According to the complaint, police recovered multiple AR-15s in the shooter’s apartment, which was described as a “sniper’s nest”: a Daniel Defense DDM4 V7 — the same rifle used by the Uvalde shooter — another made by Bravo Company Manufacturing, a third built with FosTech and Griffin Armament components, and a fourth with Centurion Arms and Sons of Liberty Gun Works components. Lowy has also alleged that the gunman had high-capacity magazines made by Daniel Defense, Magpul, SureFire, and Torkmag as well as ammunition from Federal Premium (a Vista Outdoor brand), Fiocchi, and Starline. Each of these manufacturers is listed as a defendant in the lawsuit.

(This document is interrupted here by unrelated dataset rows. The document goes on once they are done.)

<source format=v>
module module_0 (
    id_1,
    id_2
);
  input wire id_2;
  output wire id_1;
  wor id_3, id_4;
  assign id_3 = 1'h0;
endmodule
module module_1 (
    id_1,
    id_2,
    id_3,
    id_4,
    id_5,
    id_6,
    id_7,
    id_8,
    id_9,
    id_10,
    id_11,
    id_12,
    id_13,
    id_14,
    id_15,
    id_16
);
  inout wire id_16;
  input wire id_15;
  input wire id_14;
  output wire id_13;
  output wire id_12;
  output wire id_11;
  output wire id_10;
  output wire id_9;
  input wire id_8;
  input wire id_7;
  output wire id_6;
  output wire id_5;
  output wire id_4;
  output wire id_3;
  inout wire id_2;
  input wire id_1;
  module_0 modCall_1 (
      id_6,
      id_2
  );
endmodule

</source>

As the lawsuit alleges, “For years, these manufacturers have deceptively and unfairly marketed their assault rifles, rifle accessories, and ammunition in ways designed to appeal to the impulsive, risk-taking tendencies of civilian adolescent and post-adolescent males — the same category of consumers Defendants have watched, time after time, commit the type of mass shooting that unfolded again at the Edmund Burke School.”

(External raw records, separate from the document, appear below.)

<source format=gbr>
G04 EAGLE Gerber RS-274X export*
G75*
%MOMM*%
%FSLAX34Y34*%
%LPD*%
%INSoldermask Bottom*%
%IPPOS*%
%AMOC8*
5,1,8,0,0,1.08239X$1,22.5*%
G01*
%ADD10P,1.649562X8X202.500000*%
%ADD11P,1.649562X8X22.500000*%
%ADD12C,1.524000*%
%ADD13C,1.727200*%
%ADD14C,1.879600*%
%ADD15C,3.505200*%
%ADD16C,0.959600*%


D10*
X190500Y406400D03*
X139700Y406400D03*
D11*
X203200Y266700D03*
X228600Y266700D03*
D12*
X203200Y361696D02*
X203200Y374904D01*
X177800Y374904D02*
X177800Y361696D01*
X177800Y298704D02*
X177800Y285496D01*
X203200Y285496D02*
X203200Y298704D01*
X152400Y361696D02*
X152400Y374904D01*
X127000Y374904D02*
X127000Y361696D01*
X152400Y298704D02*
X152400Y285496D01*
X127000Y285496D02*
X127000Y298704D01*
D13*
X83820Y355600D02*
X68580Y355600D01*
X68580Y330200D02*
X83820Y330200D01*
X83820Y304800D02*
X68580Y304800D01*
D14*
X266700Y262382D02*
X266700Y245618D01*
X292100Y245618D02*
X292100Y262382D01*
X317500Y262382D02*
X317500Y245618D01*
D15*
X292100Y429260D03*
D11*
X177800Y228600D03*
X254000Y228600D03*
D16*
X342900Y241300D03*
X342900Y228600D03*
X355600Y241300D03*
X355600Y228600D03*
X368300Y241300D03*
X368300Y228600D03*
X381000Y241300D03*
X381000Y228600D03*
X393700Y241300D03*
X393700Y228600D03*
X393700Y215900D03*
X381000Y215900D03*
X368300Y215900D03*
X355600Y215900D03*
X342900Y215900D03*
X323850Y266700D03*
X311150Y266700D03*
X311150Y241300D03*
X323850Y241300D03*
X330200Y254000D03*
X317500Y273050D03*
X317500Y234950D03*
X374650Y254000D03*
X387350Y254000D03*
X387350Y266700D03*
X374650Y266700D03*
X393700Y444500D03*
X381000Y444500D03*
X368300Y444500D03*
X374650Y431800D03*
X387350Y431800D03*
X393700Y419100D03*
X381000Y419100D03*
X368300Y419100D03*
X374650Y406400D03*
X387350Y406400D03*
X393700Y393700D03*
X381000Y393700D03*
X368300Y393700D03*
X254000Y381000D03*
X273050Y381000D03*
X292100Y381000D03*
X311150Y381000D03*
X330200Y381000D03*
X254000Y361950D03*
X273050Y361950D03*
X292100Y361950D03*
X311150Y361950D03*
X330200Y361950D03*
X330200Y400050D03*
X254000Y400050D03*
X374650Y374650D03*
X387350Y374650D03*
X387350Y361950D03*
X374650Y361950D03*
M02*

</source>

The 88-page complaint features dozens of images of the defendants’ militaristic advertisements and social media posts as part of the allegations that they “continue to intentionally and recklessly advertise, market, promote, and sell a warrior mentality that a certain subset of youths, like this Shooter who live-streamed his crime, fantasize will make them legendary.” Several marketing examples from Daniel Defense, Bravo Company Manufacturing, and Sons of Liberty Gun Works can be found in the galleries on this page.

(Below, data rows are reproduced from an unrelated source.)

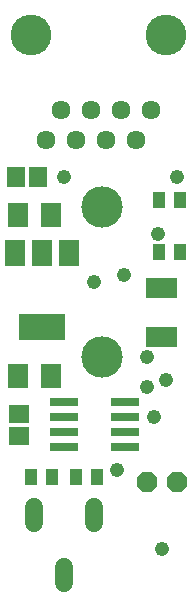
<source format=gts>
G75*
%MOIN*%
%OFA0B0*%
%FSLAX24Y24*%
%IPPOS*%
%LPD*%
%AMOC8*
5,1,8,0,0,1.08239X$1,22.5*
%
%ADD10C,0.1380*%
%ADD11C,0.0634*%
%ADD12C,0.1360*%
%ADD13R,0.0946X0.0316*%
%ADD14R,0.0671X0.0592*%
%ADD15R,0.0710X0.0789*%
%ADD16R,0.0395X0.0552*%
%ADD17C,0.0600*%
%ADD18R,0.0592X0.0671*%
%ADD19R,0.0260X0.0670*%
%ADD20R,0.0671X0.0867*%
%ADD21R,0.1576X0.0867*%
%ADD22OC8,0.0674*%
%ADD23C,0.0476*%
D10*
X003680Y008555D03*
X003680Y013555D03*
D11*
X003805Y015805D03*
X002805Y015805D03*
X001805Y015805D03*
X002305Y016805D03*
X003305Y016805D03*
X004305Y016805D03*
X005305Y016805D03*
X004805Y015805D03*
D12*
X005805Y019305D03*
X001305Y019305D03*
D13*
X002406Y007055D03*
X002406Y006555D03*
X002406Y006055D03*
X002406Y005555D03*
X004454Y005555D03*
X004454Y006055D03*
X004454Y006555D03*
X004454Y007055D03*
D14*
X000930Y006679D03*
X000930Y005931D03*
D15*
X000879Y007930D03*
X001981Y007930D03*
X001981Y013305D03*
X000879Y013305D03*
D16*
X005576Y013805D03*
X006284Y013805D03*
X006284Y012055D03*
X005576Y012055D03*
X003534Y004555D03*
X002826Y004555D03*
X002034Y004555D03*
X001326Y004555D03*
D17*
X002430Y001565D02*
X002430Y001045D01*
X001430Y003045D02*
X001430Y003565D01*
X003430Y003565D02*
X003430Y003045D01*
D18*
X001554Y014555D03*
X000806Y014555D03*
D19*
X005300Y010865D03*
X005550Y010865D03*
X005810Y010865D03*
X006060Y010865D03*
X006060Y009245D03*
X005810Y009245D03*
X005550Y009245D03*
X005300Y009245D03*
D20*
X002586Y012045D03*
X001680Y012045D03*
X000774Y012045D03*
D21*
X001680Y009565D03*
D22*
X005180Y004405D03*
X006180Y004405D03*
D23*
X004180Y004805D03*
X005430Y006555D03*
X005180Y007555D03*
X005805Y007805D03*
X005180Y008555D03*
X003430Y011055D03*
X004430Y011305D03*
X005555Y012680D03*
X006180Y014555D03*
X002430Y014555D03*
X005680Y002180D03*
M02*

</source>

In February 2022, the families of nine victims of the Newtown shooting reached a $73 million settlement with Remington, which owned the Bushmaster brand, for “reckless marketing tactics” “targeted to those who want to appear more intimidating, more powerful and more masculine through their use of their AR-15s.”
According to Karen Lowy’s complaint, emergency medical personnel had to resuscitate her twice before she underwent surgery, and she still requires medical care today. Her daughter, who was forced to shelter inside the school for several hours, continues to suffer emotional distress.
The lawsuit was filed in the Eastern District of Virginia, Alexandria Division, under case number 1:2023cv01338.